Those of us who have ventured into the mountains west of Denver in recent years have been startled to see the busy work of bark beetles.
The infestation has left expanses of dead lodgepole pines. Neighbors and visitors alike have been dismayed to see the color of high-country forests turn reddish brown before their eyes.
Researchers from several universities, including University of Colorado and Colorado State University, recently wrote an article about the bark beetle situation that’s sure to raise a few eyebrows. The piece describes the beetle epidemic as a natural phenomenon that neither constitutes an emergency nor an increased forest fire risk.
The beetles, they say, are conducting a large-scale forest thinning that government could never afford to undertake. The article was, in essence, an argument for no management. Let Mother Nature deploy beetles to deal with stands of old and weak trees, some the product of old policies of fire suppression and others damaged by long-term drought.
That may have been the right perspective when things were really natural and there were large, connected ecosystems unaffected by humans. Under those circumstances there’s no doubt that nature has efficient ways of dealing with its own problems.
But people have influenced forests in myriad ways, including taking water away to serve urban communities, generating pollution damage, intervening to prevent forest fires (and creating vast stands of old trees) and even burning huge swaths of forest a century ago that resulted in regrowth that shares the same age and vulnerabilities.
Many scientists believe such conditions have promoted the explosion of bark beetle populations – not just the cycles of nature.
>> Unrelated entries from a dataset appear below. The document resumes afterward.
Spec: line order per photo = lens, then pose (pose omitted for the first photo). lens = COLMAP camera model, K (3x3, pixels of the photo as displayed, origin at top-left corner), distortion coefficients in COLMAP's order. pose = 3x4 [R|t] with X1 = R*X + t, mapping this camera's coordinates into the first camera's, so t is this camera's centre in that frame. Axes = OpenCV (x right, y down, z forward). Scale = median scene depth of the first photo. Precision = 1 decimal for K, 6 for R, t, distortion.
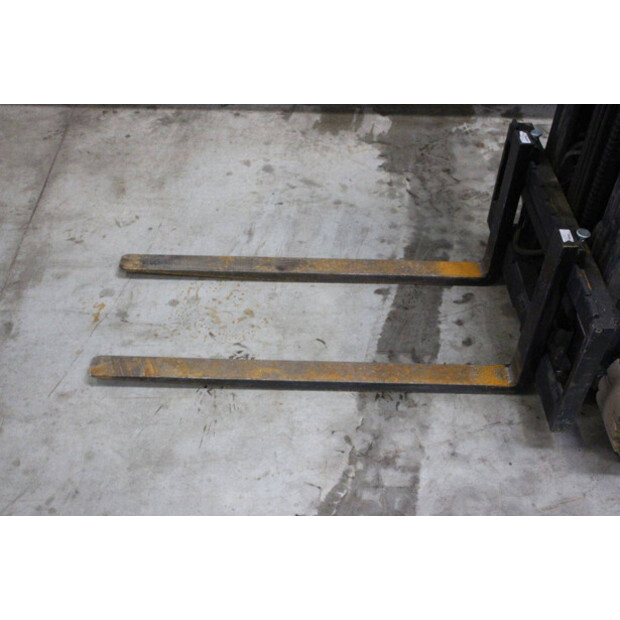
lens RADIAL K [[710.7, 0, 309.8], [0, 710.7, 309.6], [0, 0, 1]] dist [-0.035850, 0.000000]
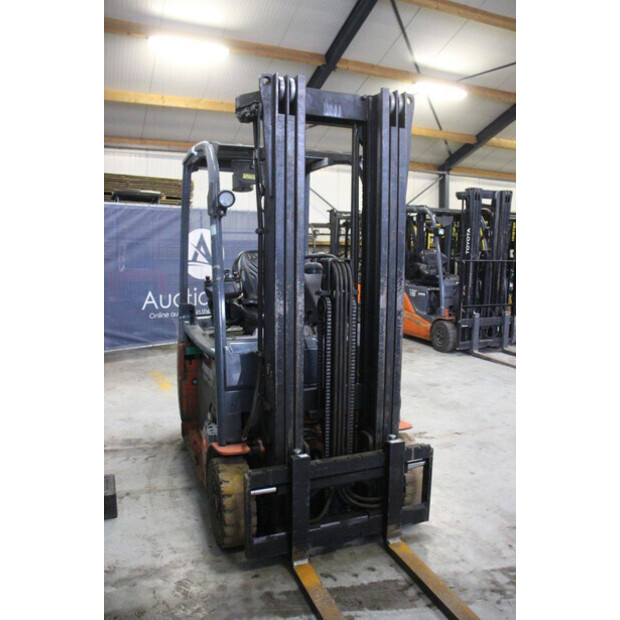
lens RADIAL K [[508.5, 0, 307.0], [0, 508.5, 307.1], [0, 0, 1]] dist [-0.163022, 0.131708]
pose [[-0.371166, -0.125140, 0.920096, -0.577104], [0.627804, 0.696268, 0.347954, -0.753494], [-0.684177, 0.706789, -0.179867, 0.893101]]
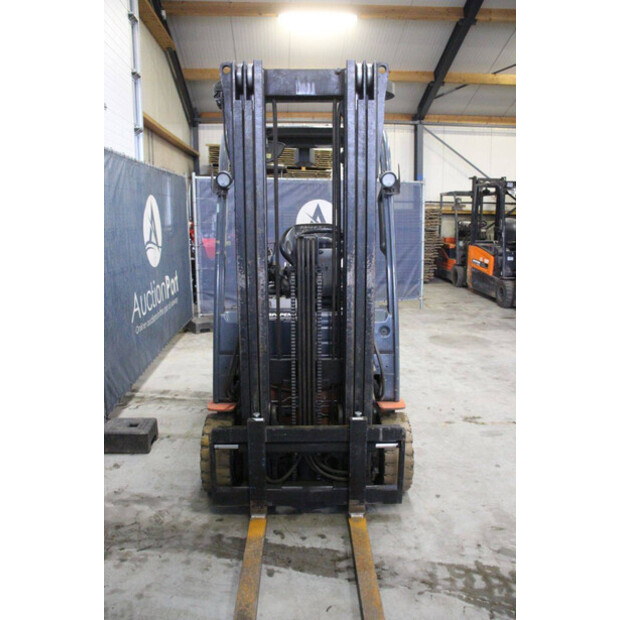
lens RADIAL K [[508.5, 0, 305.7], [0, 508.5, 310.3], [0, 0, 1]] dist [-0.163022, 0.131708]
pose [[-0.017964, -0.200598, 0.979509, -0.705309], [0.690391, 0.706134, 0.157274, -0.480792], [-0.723213, 0.679069, 0.125806, 0.569442]]
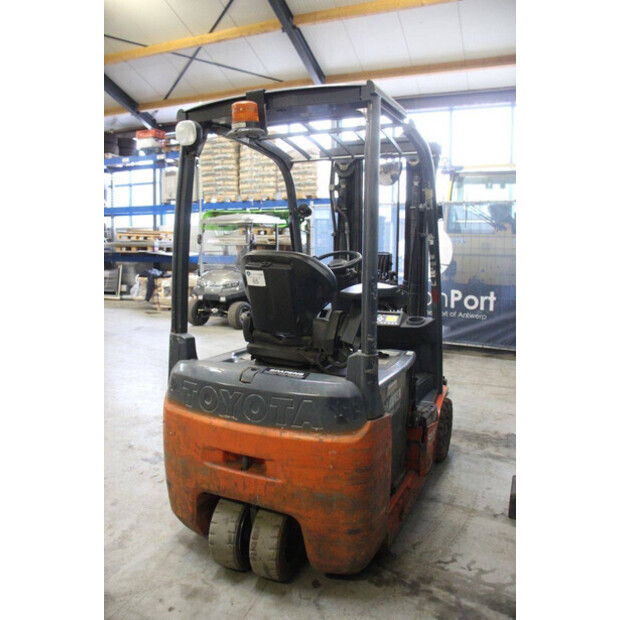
lens RADIAL K [[508.5, 0, 307.7], [0, 508.5, 306.0], [0, 0, 1]] dist [-0.163022, 0.131708]
pose [[-0.427106, 0.097553, -0.898924, 1.943314], [-0.629438, 0.681652, 0.373039, -0.761893], [0.649144, 0.725144, -0.229734, 0.937649]]
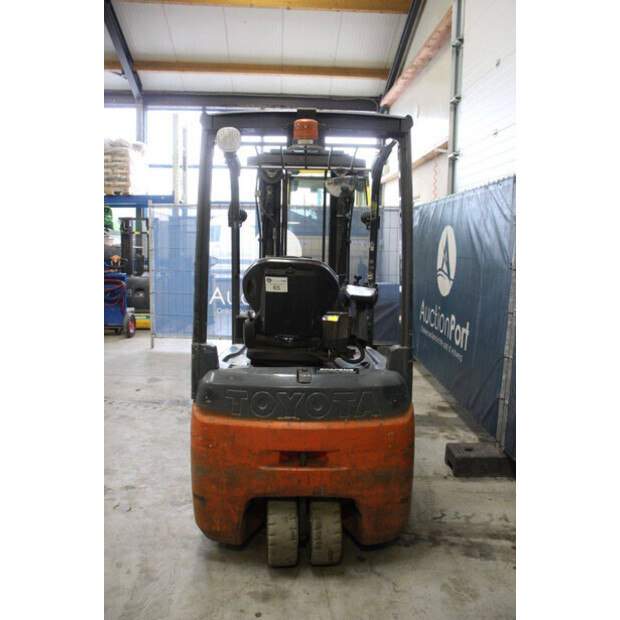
lens RADIAL K [[536.1, 0, 312.6], [0, 536.1, 310.3], [0, 0, 1]] dist [-0.128053, 0.079832]
pose [[0.026374, 0.110681, -0.993506, 2.194016], [-0.700897, 0.710687, 0.060568, -0.425561], [0.712775, 0.694748, 0.096320, 0.566170]]
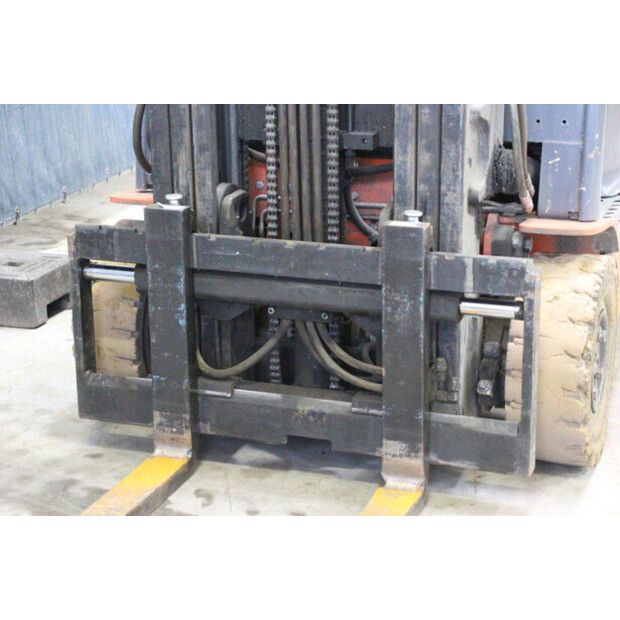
lens RADIAL K [[1366.1, 0, 311.7], [0, 1366.1, 309.8], [0, 0, 1]] dist [0.321653, 0.000000]
pose [[0.330575, -0.294990, 0.896494, -0.763312], [0.659926, 0.751321, 0.003879, -0.081753], [-0.674699, 0.590337, 0.443039, 0.376357]]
The bugs, which bore into the trees and lay eggs so that their larvae can feed off tree pulp, have been the subject of considerable research and government action. The U.S. Forest Service and other agencies are thinning dead and dying trees from 3,000 acres of Colorado land to reduce fuel in the event of a fire. And there have been numerous attempts at trapping the insects, killing beetle populations with insecticides and even culling healthy but vulnerable trees from forests in advance of infestation.
It’s unclear which, if any, of these interventions will be viable in slowing the spread of beetle infestation. Noting that bark beetles are a force of nature may not account for changes in the timing and impact of their infestation. A prudent and nuanced management policy – divined from today’s forestry experience – may yet be an appropriate course of action.